When he initially joined Visa in 2013 as a EVP of technology, the company was beginning to see an evolution from simpler forms of AI to more deep learning, neural networks that can learn from data including images and text.
Taneja and Visa then spent a few years—and $3.5 billion in total—rebuilding the company’s data platform from scratch, including rebuilding and rearchitecting systems to support more modern technologies like digital and mobile commerce, as well as tokenization, which replaces the 16-digit number found on a card with a digital “token” that Visa says reduces the risk of a data breach. The refreshed data platform also helped position Visa for the generative AI boom.
Visa’s researchers had been exploring generative AI but it was after the ChatGPT breakthrough in late 2022 that Taneja and his team created rules to protect the company’s data, avoid any copyright infringement, and ensure the models Visa uses are compliant with regulations. The company also gave nearly all its workforce access to a secure, internal version of ChatGPT, and it has licenses with Microsoft Copilot for software developers and the sales team.
“We give unfettered access, but with the guardrails and the controls that we built at the beginning,” says Taneja.

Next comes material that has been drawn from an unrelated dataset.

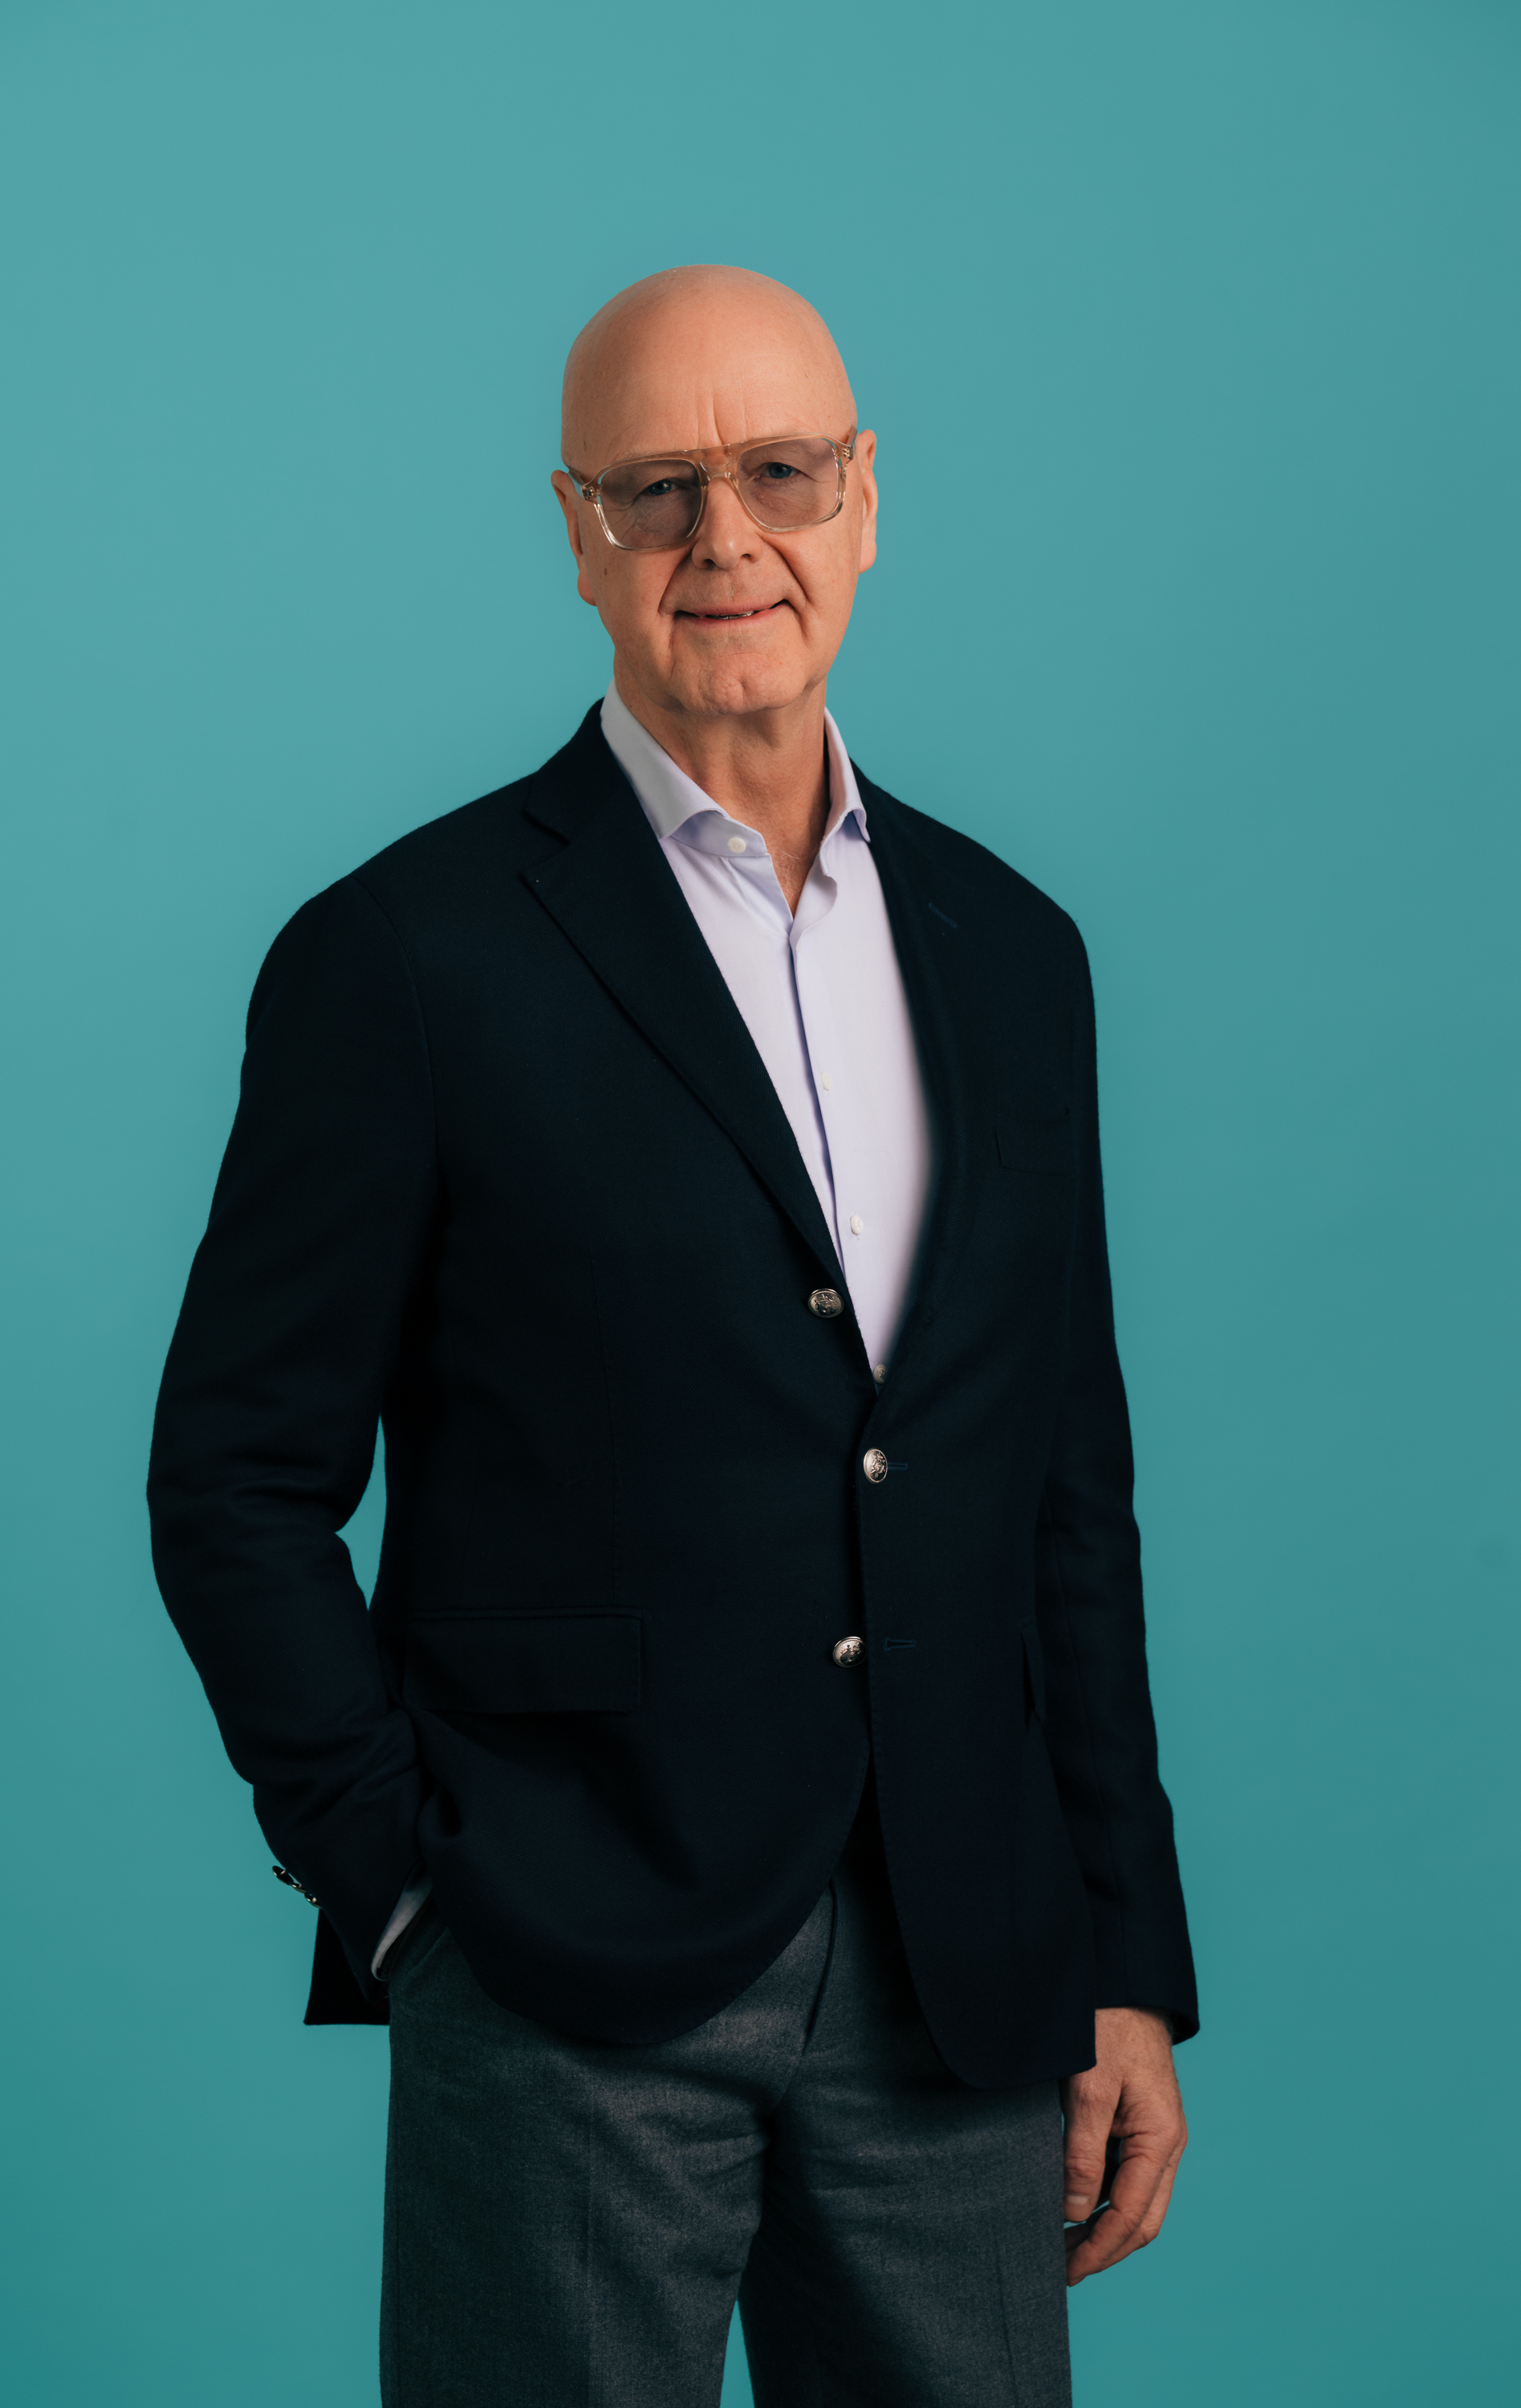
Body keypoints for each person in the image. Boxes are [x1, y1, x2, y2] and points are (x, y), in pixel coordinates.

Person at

Today, Visa has embedded more than 100 products with AI and generative AI technologies. Fraud prevention is a big area of focus for Visa’s generative AI applications, especially because bad actors are also using generative AI for phishing attacks, helping scammers craft emails, texts, or calls to extract personal banking information from their victims.
Some newer generative AI tools include Visa Account Attack Intelligence, which uses the technology to identify and score attacks before a merchant is compromised, and Visa Protect for Account to Account Payments, which provides a risk score to assist financial institutions and automatically block bad transactions deemed suspicious.